### [SUPPLIED DATA]
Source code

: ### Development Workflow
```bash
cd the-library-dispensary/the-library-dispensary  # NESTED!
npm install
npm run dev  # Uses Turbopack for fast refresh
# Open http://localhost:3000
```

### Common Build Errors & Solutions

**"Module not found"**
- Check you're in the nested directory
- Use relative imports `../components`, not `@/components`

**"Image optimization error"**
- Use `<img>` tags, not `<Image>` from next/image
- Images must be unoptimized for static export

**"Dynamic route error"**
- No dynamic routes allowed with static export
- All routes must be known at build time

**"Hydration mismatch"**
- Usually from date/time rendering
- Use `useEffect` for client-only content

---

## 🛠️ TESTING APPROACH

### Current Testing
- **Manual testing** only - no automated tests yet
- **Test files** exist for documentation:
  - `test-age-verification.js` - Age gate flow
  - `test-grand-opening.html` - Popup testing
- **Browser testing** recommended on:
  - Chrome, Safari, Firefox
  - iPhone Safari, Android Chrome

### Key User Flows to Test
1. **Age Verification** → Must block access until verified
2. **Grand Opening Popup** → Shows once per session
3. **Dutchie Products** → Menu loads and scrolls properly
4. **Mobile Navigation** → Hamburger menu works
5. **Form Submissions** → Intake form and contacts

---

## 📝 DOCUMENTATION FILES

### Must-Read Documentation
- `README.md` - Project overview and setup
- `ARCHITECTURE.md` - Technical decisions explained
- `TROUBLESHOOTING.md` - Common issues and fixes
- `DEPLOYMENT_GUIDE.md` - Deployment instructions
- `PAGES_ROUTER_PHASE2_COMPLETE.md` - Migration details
--
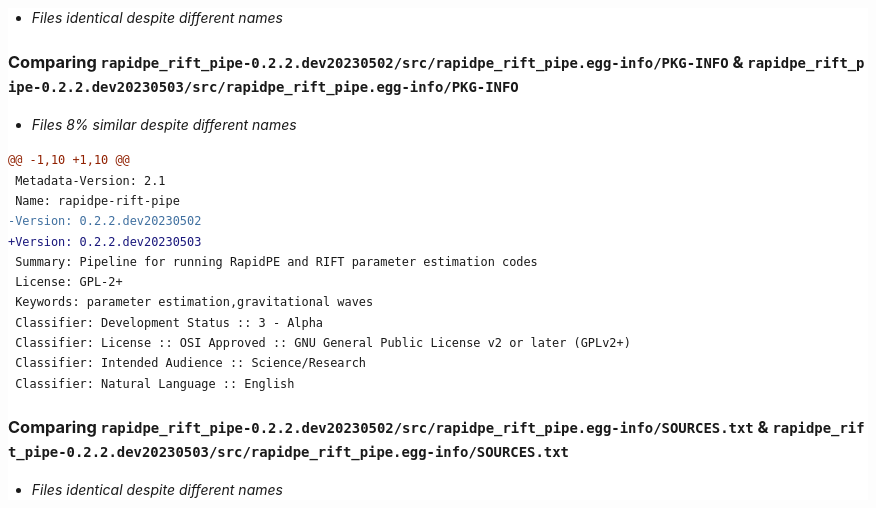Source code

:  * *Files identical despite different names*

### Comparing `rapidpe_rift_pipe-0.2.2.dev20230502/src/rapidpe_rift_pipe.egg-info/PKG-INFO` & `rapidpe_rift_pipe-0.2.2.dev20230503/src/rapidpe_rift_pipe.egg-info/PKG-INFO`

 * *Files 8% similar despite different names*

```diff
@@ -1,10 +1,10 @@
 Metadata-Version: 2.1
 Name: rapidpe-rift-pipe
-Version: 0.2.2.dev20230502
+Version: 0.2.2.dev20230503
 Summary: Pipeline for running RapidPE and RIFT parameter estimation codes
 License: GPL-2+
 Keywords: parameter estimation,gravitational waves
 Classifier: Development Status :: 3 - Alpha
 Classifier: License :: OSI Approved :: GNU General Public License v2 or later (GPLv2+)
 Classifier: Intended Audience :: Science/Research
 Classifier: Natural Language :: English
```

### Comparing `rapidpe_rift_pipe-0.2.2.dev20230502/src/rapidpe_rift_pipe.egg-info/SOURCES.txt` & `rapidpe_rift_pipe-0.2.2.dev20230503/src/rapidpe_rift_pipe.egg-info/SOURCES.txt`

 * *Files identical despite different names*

### [PROBLEM DESCRIPTION]
Only one stretch of the entries above is wanted: the lines from the one containing "- Check you're in the nested directory" through the one containing "- Migration details". Please reproduce it exactly.

### [ANSWER BOX]
- Check you're in the nested directory
- Use relative imports `../components`, not `@/components`

**"Image optimization error"**
- Use `<img>` tags, not `<Image>` from next/image
- Images must be unoptimized for static export

**"Dynamic route error"**
- No dynamic routes allowed with static export
- All routes must be known at build time

**"Hydration mismatch"**
- Usually from date/time rendering
- Use `useEffect` for client-only content

---

## 🛠️ TESTING APPROACH

### Current Testing
- **Manual testing** only - no automated tests yet
- **Test files** exist for documentation:
  - `test-age-verification.js` - Age gate flow
  - `test-grand-opening.html` - Popup testing
- **Browser testing** recommended on:
  - Chrome, Safari, Firefox
  - iPhone Safari, Android Chrome

### Key User Flows to Test
1. **Age Verification** → Must block access until verified
2. **Grand Opening Popup** → Shows once per session
3. **Dutchie Products** → Menu loads and scrolls properly
4. **Mobile Navigation** → Hamburger menu works
5. **Form Submissions** → Intake form and contacts

---

## 📝 DOCUMENTATION FILES

### Must-Read Documentation
- `README.md` - Project overview and setup
- `ARCHITECTURE.md` - Technical decisions explained
- `TROUBLESHOOTING.md` - Common issues and fixes
- `DEPLOYMENT_GUIDE.md` - Deployment instructions
- `PAGES_ROUTER_PHASE2_COMPLETE.md` - Migration details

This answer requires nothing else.